Things are better now:

Said Panik: “In the past couple springs, it took me awhile to find my approach and my stroke. I’m just happy early on in spring I’ve been able to find it. Right now I’ve got it locked in and with my approach, I’m not late on the fastball. I’ve been aggressive. It just feels good to feel normal, like myself again, hitting line drives and hitting the ball hard.”

It veers close to best-shape-of-his-life or learned-a-new-pitch territory, but when a player who used to hit the ball hard stops hitting the ball hard, it’s encouraging to hear him say, “I’m hitting the ball hard again” at the start of the next season.

7.
I was bullish on Joe Panik when he was in the minors. I was bullish on him when he was in the majors. I wrote that miserable projection before last year. But it was also bullish!
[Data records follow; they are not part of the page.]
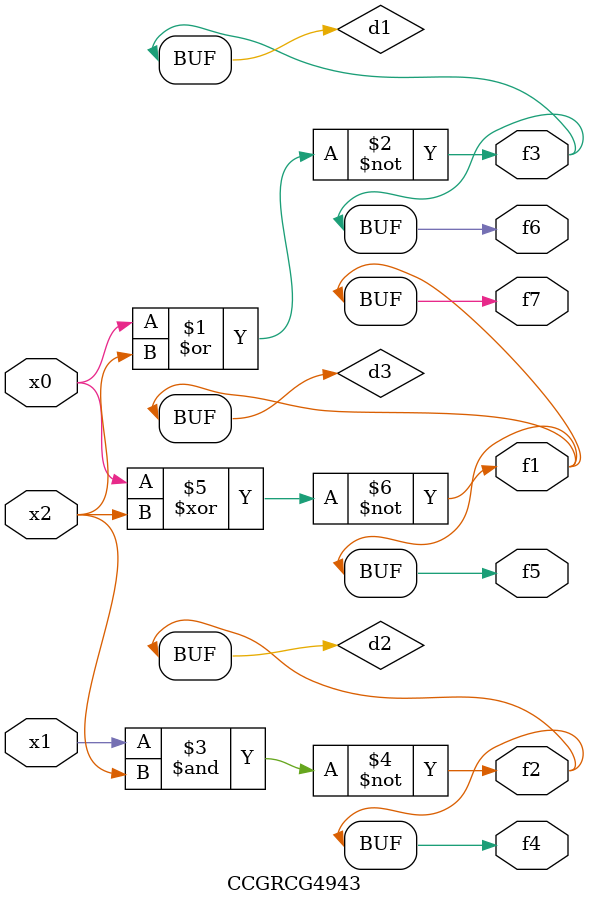
<source format=v>
module CCGRCG4943(
	input x0, x1, x2,
	output f1, f2, f3, f4, f5, f6, f7
);

	wire d1, d2, d3;

	nor (d1, x0, x2);
	nand (d2, x1, x2);
	xnor (d3, x0, x2);
	assign f1 = d3;
	assign f2 = d2;
	assign f3 = d1;
	assign f4 = d2;
	assign f5 = d3;
	assign f6 = d1;
	assign f7 = d3;
endmodule

</source>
I don’t see why I should stop now. I’m clearly partial and unreliable, and I encourage you to join me.

Panik is 26. He has one of the best contact swings in the game. It’s unfathomable that a player who strikes out once every 10 plate appearances would have a huge problem getting hits. Better luck and better contact is all he’ll need to be an All-Star-quality player again.
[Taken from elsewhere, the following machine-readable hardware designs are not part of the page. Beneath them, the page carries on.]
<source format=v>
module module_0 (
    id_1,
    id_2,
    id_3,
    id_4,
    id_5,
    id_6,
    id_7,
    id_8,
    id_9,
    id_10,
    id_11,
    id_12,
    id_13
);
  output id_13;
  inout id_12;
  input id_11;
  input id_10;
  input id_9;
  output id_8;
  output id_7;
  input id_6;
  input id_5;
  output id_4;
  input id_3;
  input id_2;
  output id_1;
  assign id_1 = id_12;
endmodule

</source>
He can be better than he was in 2015, too. He can have a full, healthy season, he can hit for the high average again, and he can mix in the extra home run power from last season. He’ll never be a 25-homer guy, but why not 15? That would be far more than we could have expected when he came up as a fresh-faced Posey clone, straight from the Posey-clone vats.

It’s probably not time to project that just yet. But I’m excited about Joe Panik. Again. Forget what happened last season. Forget several things that happened last season. Joe Panik is going to be healthy and excellent this year.

Joe Panik, 2017 projected
PA: 586
AVG: .302
OBP: .369
SLG: .445
HR: 12
SB: 8
CS: 3
WAR: 4.7

PECOTA has Dustin Pedroia and Nellie Fox as two of his comps, you know. Listen to the computers.